#### WHAT THE TASK ASKS
Everything in the entries except the pictures must be duplicated exactly.

- - - - - - -

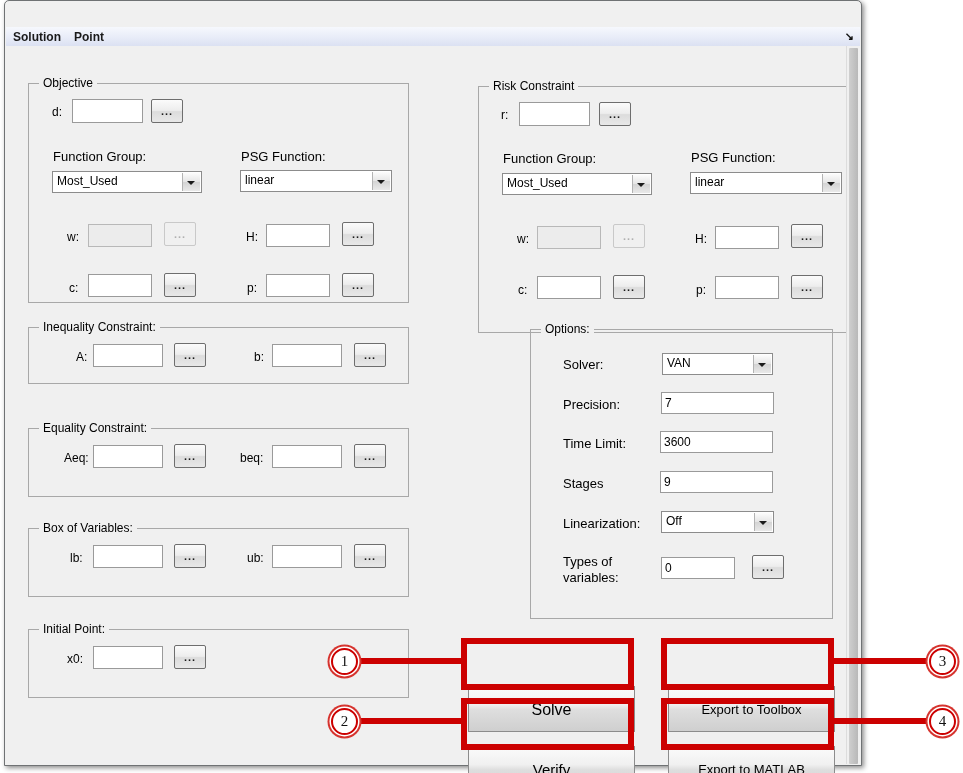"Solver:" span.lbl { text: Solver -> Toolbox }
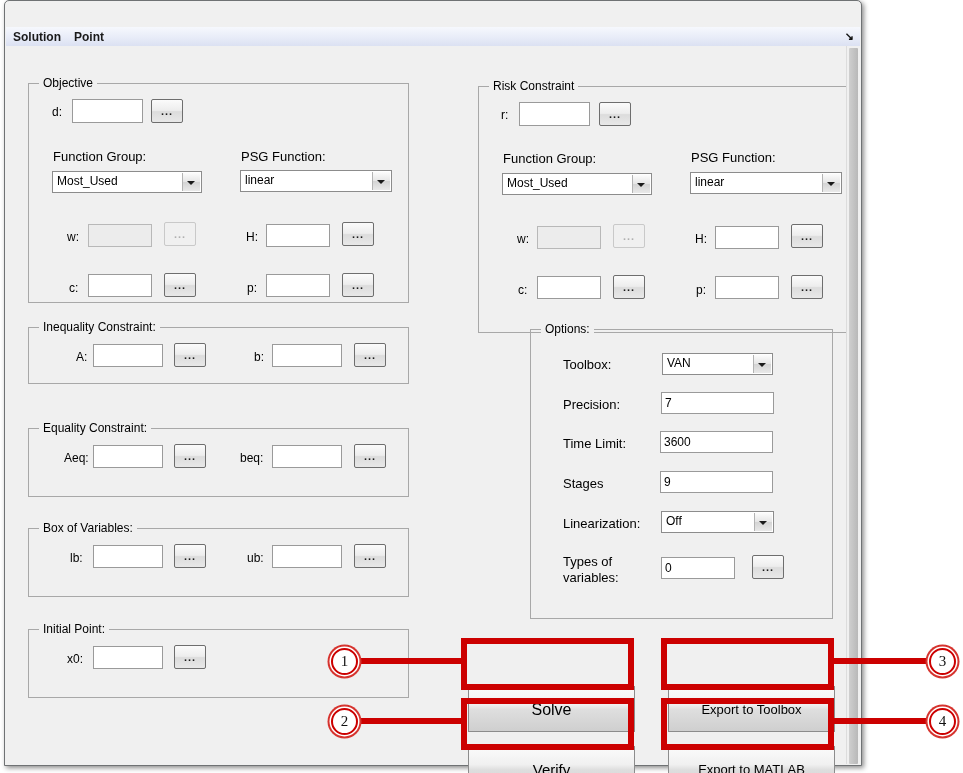"Initial Point:" div.group { height: 69px -> 80px }
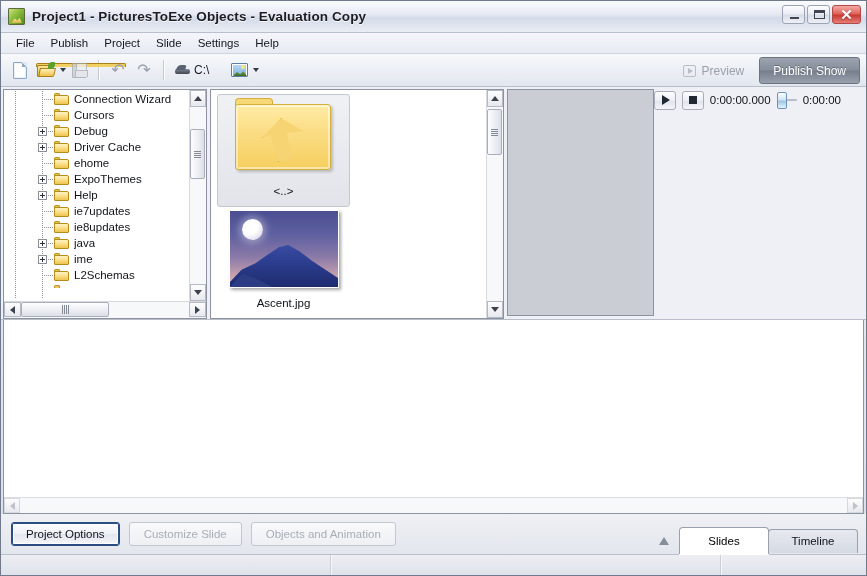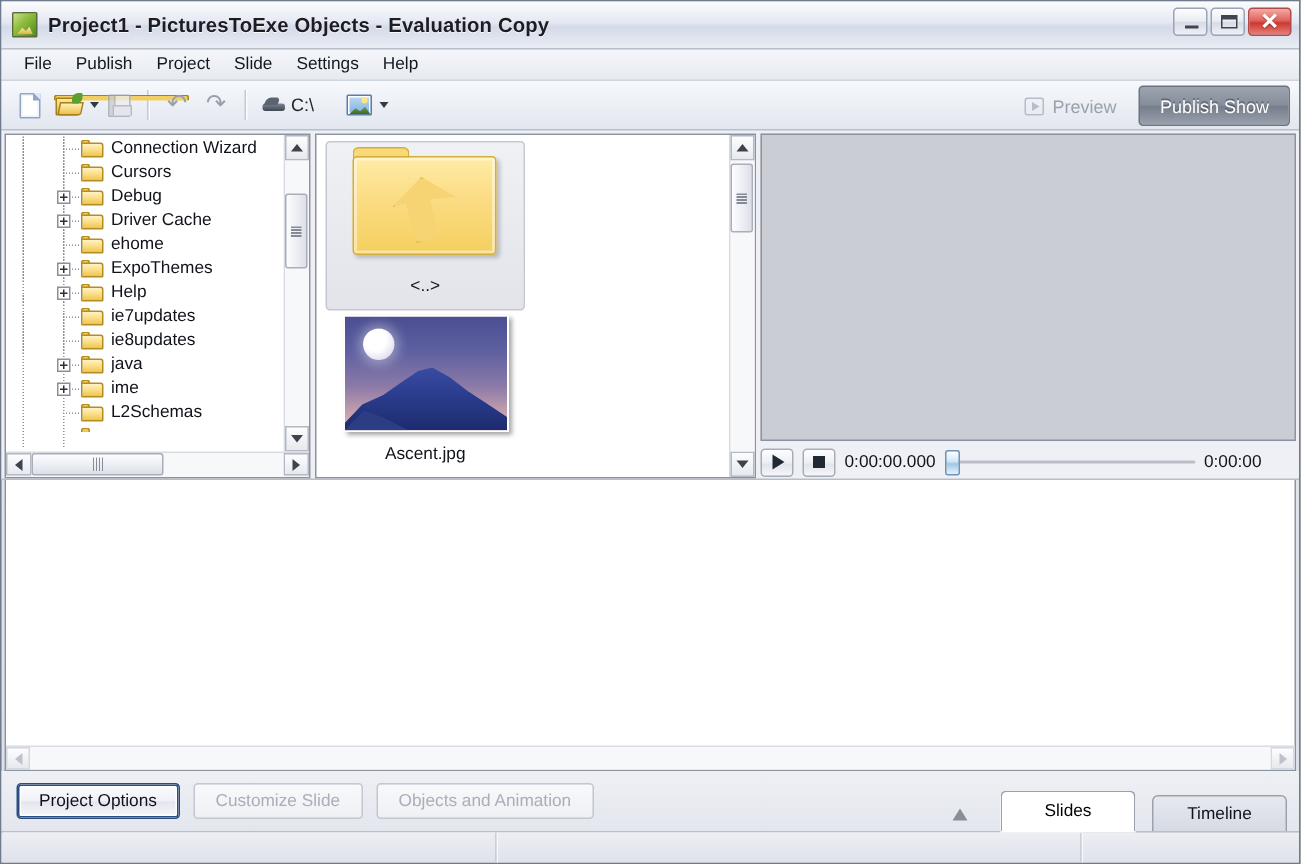"0:00:00.000" .preview-pane { flex-direction: column -> none }
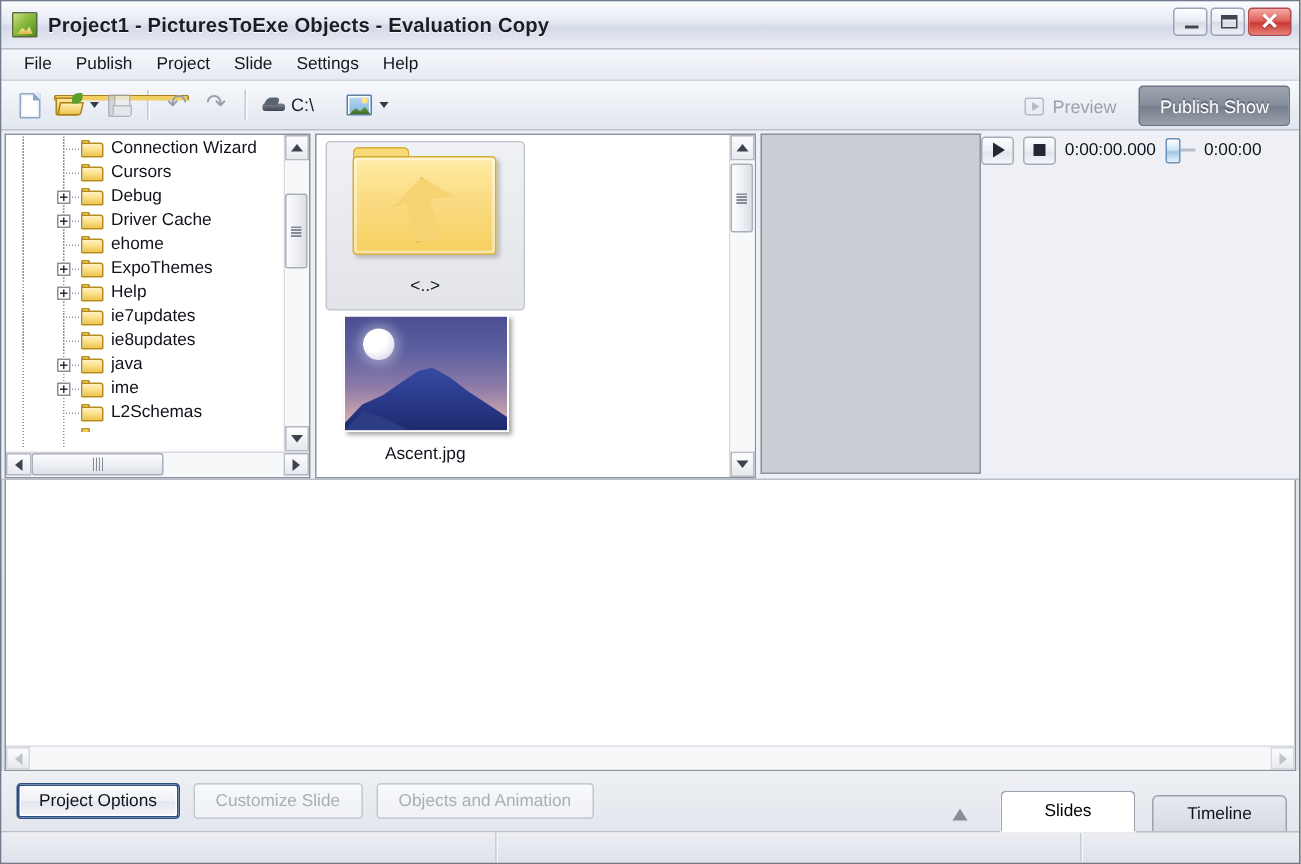"Slides" .tabs { align-items: flex-end -> center; gap: 12px -> 0 }
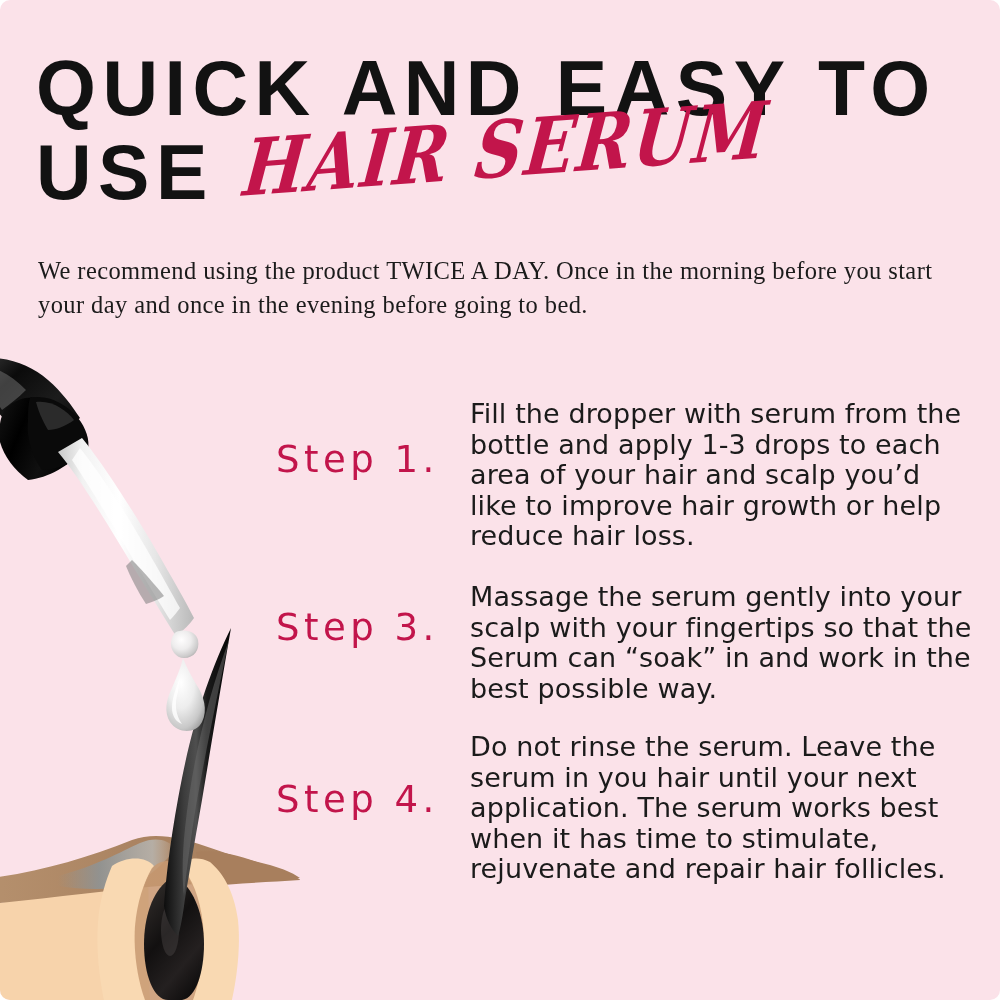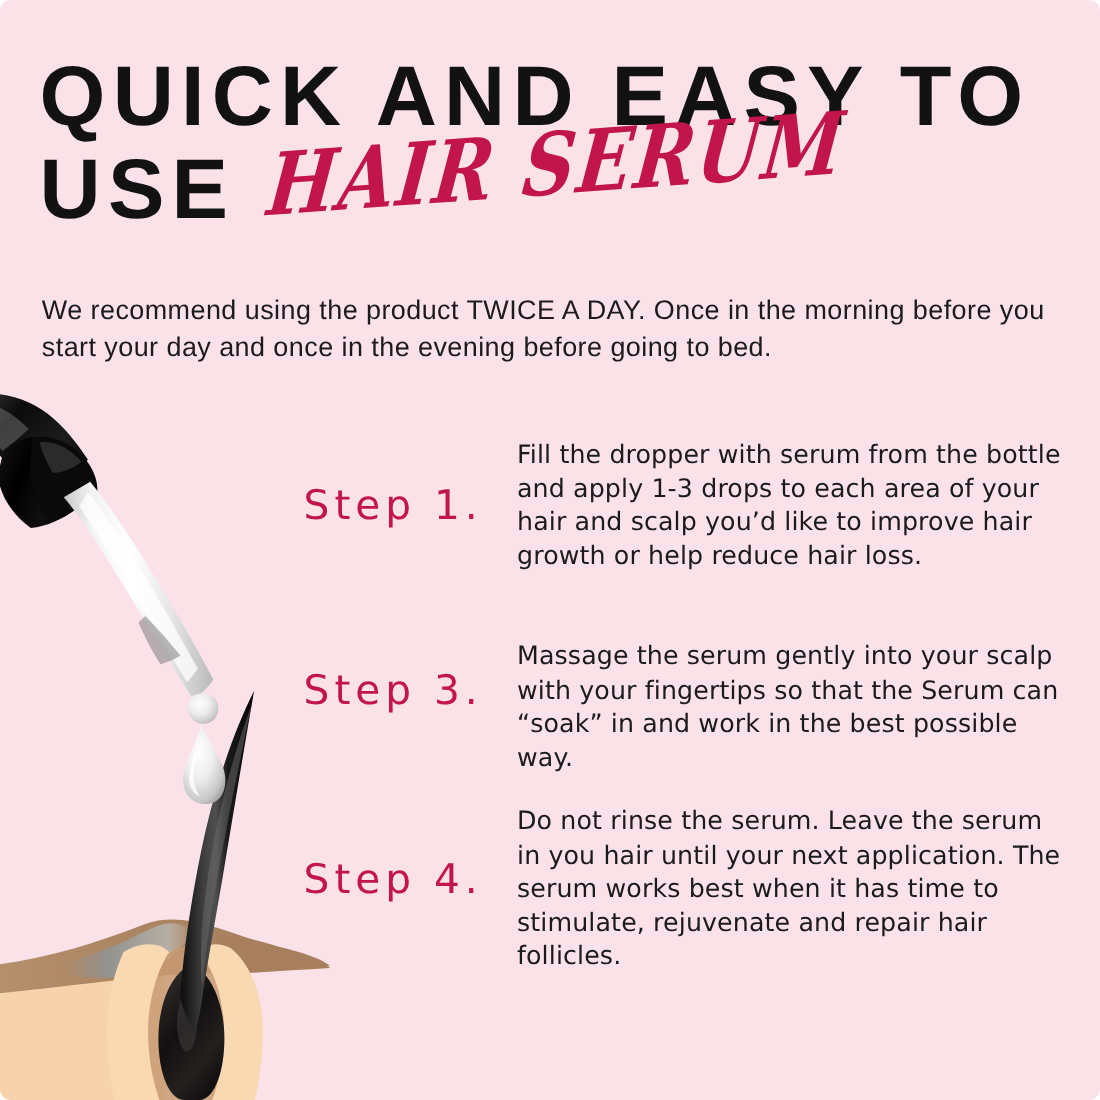"We recommend using the product" .subtitle { font-family: Liberation Sans, sans-serif -> Liberation Serif, serif; top: 266px -> 254px }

- - - - - - -

#### EXERCISE OUTPUT
"Solver:" span.lbl { text: Solver -> Toolbox }
"Initial Point:" div.group { height: 69px -> 80px }
"0:00:00.000" .preview-pane { flex-direction: column -> none }
"Slides" .tabs { align-items: flex-end -> center; gap: 12px -> 0 }
"We recommend using the product" .subtitle { font-family: Liberation Sans, sans-serif -> Liberation Serif, serif; top: 266px -> 254px }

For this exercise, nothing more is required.